An election year has begun, and the signs point toward a tight Presidential contest. Of the three national polls published since January 1st, two show Joe Biden trailing Donald Trump by one point in a head-to-head matchup; the third shows the pair tied. In a telephone call with reporters on January 2nd, the top officials in Biden’s reëlection campaign discussed their political strategy. They mentioned supporting abortion rights, mobilizing minority voters, and building an economy that benefits the middle class, but their overriding theme was that a Biden victory is essential to preserve American democracy.

“The choice for voters,” Julie Chávez Rodríguez, Biden’s campaign manager, said on the call, “will not simply be between competing philosophies of government.” She continued, “The choice will be about protecting our democracy and every American’s fundamental freedom. . . . We are running our campaign like the fate of our democracy depends on it, because it does.” Quentin Fulks, the deputy campaign manager, added, “Donald Trump tells us point blank—if he wins a second term, he will do everything he can to dismantle American democracy, strip Americans of their hard-fought and fundamental freedoms. . . . We should take him at his word.”
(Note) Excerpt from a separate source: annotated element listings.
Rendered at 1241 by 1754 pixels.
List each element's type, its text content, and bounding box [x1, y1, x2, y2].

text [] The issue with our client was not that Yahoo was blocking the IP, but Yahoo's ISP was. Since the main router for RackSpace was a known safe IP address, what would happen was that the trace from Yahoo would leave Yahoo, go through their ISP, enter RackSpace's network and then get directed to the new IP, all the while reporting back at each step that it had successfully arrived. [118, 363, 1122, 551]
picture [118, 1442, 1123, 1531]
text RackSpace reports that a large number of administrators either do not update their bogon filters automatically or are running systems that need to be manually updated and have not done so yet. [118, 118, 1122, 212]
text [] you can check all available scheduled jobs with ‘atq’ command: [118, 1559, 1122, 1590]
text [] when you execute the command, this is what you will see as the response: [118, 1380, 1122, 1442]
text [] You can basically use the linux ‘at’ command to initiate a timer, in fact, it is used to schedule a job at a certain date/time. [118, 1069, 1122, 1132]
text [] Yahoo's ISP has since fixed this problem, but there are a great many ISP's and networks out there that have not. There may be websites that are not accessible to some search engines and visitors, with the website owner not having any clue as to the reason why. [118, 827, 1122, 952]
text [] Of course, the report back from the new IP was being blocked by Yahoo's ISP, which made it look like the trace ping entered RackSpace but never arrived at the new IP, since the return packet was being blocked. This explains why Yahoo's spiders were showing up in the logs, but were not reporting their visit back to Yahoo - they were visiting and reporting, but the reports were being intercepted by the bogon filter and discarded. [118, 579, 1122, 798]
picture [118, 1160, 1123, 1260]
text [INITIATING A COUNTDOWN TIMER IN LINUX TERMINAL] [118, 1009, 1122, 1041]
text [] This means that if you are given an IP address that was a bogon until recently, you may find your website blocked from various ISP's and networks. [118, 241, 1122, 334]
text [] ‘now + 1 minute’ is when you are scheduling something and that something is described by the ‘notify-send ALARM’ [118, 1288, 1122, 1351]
In the next few days, Biden will deliver two campaign speeches. On Friday, the day before the third anniversary of the January 6th attack on the Capitol, he will travel to Valley Forge, Pennsylvania, where George Washington’s Continental Army encamped in the winter of 1777-78. On Monday, he will speak in Charleston, South Carolina, at Mother Emanuel A.M.E. Church, one of the oldest Black churches in the southern United States, where, in June, 2015, a young white supremacist killed nine members of a Bible-study group.